Tribeca Film Review: ‘Youth in Oregon’

Rarely has euthanasia seemed more desirable than it’s made to appear in “Youth in Oregon,” a torturous saga about a man dying of an incurable heart condition who sets out on a cross-country journey to Oregon, where killing oneself is legal. Maudlin and mannered, this contrived indie squanders another fine late-career performance from Frank Langella, dousing its treatment of the subject in affectations until it’s snuffed out any trace of genuine life. While it fits comfortably into the fragmented-family drama subgenre prized each year at the Tribeca Film Festival, its groan-worthiness is apt to get it buried at the box office.

In his standalone behind-the-camera debut (he co-directed 2007’s “Spiral” with frequent “Hachett” collaborator Adam Green), Joel David Moore stages “Youth in Oregon” like an excuse to try out every potential directorial trick he can imagine. An endless array of lens flares, fuzzy-cornered close-ups, mirror-reflected portraits and overly studied compositions — with characters shunted off to the frame’s corners, or positioned in heavily backlit silhouette — turn the film into an exercise in aesthetic aggravation, especially since none of these devices are vital to the action at hand. Rather, they’re mere embellishments designed to gussy up a profoundly glib story about dying with dignity.

The expiring gentleman in question is Raymond (Langella), a cranky retired doctor living — for the past two post-heart attack years — with soused wife Estelle (Mary Kay Place) in the home of their daughter Kate (Christina Applegate) and son-in-law Brian (Billy Crudup).
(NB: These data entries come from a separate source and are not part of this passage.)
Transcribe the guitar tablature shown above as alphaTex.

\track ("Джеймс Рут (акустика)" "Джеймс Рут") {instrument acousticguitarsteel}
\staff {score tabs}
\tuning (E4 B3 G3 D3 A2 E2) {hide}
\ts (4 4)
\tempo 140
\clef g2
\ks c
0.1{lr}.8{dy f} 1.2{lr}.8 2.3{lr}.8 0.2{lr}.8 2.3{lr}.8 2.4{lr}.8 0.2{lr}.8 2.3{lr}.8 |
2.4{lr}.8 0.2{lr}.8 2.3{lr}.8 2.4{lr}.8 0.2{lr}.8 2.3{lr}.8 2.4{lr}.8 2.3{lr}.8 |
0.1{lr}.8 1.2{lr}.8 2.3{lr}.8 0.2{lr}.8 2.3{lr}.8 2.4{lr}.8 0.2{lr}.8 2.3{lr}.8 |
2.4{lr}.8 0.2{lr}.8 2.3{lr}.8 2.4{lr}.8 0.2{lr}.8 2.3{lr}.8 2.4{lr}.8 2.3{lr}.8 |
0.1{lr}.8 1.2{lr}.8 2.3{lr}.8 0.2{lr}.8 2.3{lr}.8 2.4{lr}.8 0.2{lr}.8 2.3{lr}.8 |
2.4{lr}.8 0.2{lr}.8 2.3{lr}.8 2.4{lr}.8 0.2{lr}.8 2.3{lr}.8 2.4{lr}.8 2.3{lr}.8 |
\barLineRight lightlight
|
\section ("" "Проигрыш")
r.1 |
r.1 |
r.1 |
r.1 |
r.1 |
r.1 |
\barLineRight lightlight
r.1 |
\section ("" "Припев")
This has caused much stress for Brian, who wants old grumpy Ray out, and that desire is reciprocated by the 80-year-old, who’s introduced sadly wiping fog off a bathroom mirror to stare at his miserable countenance, and who at his birthday dinner announces that he plans to journey to Oregon (the family’s old stomping ground) to meet with a doctor who’ll approve his self-assisted suicide.
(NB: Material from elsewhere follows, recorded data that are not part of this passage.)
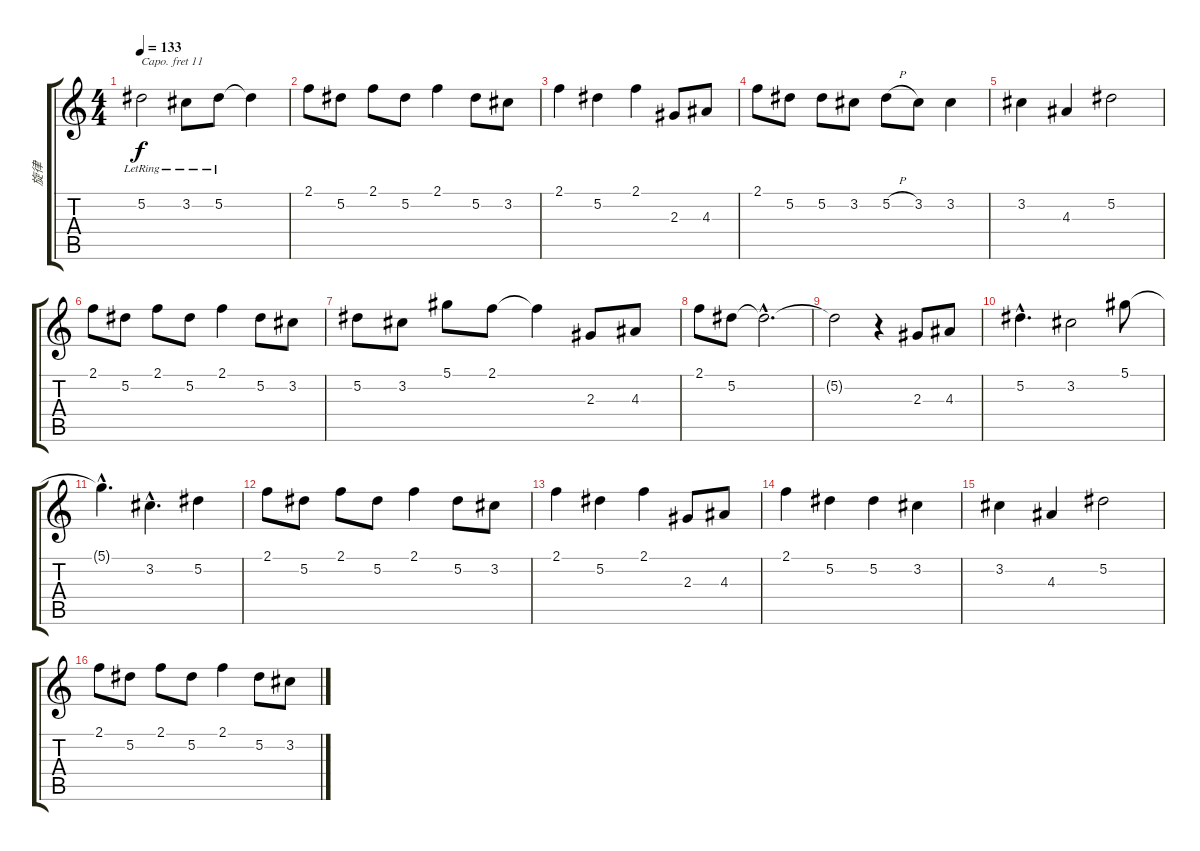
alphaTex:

\track ("旋律" "旋律") {instrument fx1rain}
\staff {score tabs}
\capo 11
\tuning (E4 B3 G3 D3 A2 E2) {hide}
\ts (4 4)
\tempo 133
\clef g2
\ks c
5.2{lr}.2{dy f} 3.2{lr}.8 5.2{lr}.8 5.2{t}.4 |
2.1.8 5.2.8 2.1.8 5.2.8 2.1.4 5.2.8 3.2.8 |
2.1.4 5.2.4 2.1.4 2.3.8 4.3.8 |
2.1.8 5.2.8 5.2.8 3.2.8 5.2{h}.8 3.2.8 3.2.4 |
3.2.4 4.3.4 5.2.2 |
2.1.8 5.2.8 2.1.8 5.2.8 2.1.4 5.2.8 3.2.8 |
5.2.8 3.2.8 5.1.8 2.1.8 2.1{t}.4 2.3.8 4.3.8 |
2.1.8 5.2.8 5.2{hac t}.2{d} |
5.2{t}.2 r.4 2.3.8 4.3.8 |
5.2{hac}.4{d} 3.2.2 5.1.8 |
5.1{hac t}.4{d} 3.2{hac}.4{d} 5.2.4 |
2.1.8 5.2.8 2.1.8 5.2.8 2.1.4 5.2.8 3.2.8 |
2.1.4 5.2.4 2.1.4 2.3.8 4.3.8 |
2.1.4 5.2.4 5.2.4 3.2.4 |
3.2.4 4.3.4 5.2.2 |
2.1.8 5.2.8 2.1.8 5.2.8 2.1.4 5.2.8 3.2.8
Teary Kate protests but, recognizing her father intends to go through with this mission, decides that she’ll drive him, only to be stymied by a random, unrelated plot device: her daughter Annie (Nicola Peltz) has been shamed at school for sending her boyfriend Colt (Keenan Jolliff) nude photos that have now leaked. With that out-of-left-field dilemma occupying her energy (and far too much of the film’s runtime), Kate leaves it to Brian to take the wheel — all with the wholly unreasonable idea that, after trekking through a few states, Brian will somehow convince the set-in-stone Ray to change his mind and turn back around.

Their odyssey takes them to an Iowa hot air balloon festival, a roadside hot dog stand and an aviary sanctuary, which Brian — hopped up on speed-y pills that Estelle has stolen from Annie — breaks into for Ray, who’s an avid bird watcher. “Youth in Oregon” turns these winged creatures into representations of “life,” though such symbolism is as tossed-off as are the many squabbles that break out between these travellers. Things don’t improve once they take a detour to Salt Lake City to see Ray’s estranged son Danny (Josh Lucas), whom he apparently rejected because Danny ditched medical school and shacked up with a man. By that point, the cornball melodrama’s gracelessness has peaked, with basic narrative details often left barely discernible.

In two heart-rending speeches about his (and his friends’) frightening infirmity, Langella treats Ray with a respect that the rest of the film does not, with his embarrassing frailty (lowlighted by him falling over at the aviary with his pants around his knees while trying to pee) primarily exploited for cheap bathos and screamy conflict. The eventual preponderance of bickering and healing — which also involves Ray’s sexual impotence in the face of his wife’s flirtatiousness, and Brian’s tacked-on tensions with his college dropout son Nick (Alex Shaffer) — soon becomes a noose around the proceedings’ neck.

While the rest of the cast gives it their best efforts, there’s no salvaging “Youth in Oregon” from its own superficiality, which extends to its inconclusive (read: empty) ending. Rather than genuinely considering the complicated personal, familial and moral ramifications of euthanasia, it instead uses the topic as a ploy to indulge in oh-so-wacky, and then oh-so-grave, Amerindie conventions — all of them drenched in an endless, insufferable cascade of gentle piano and cello.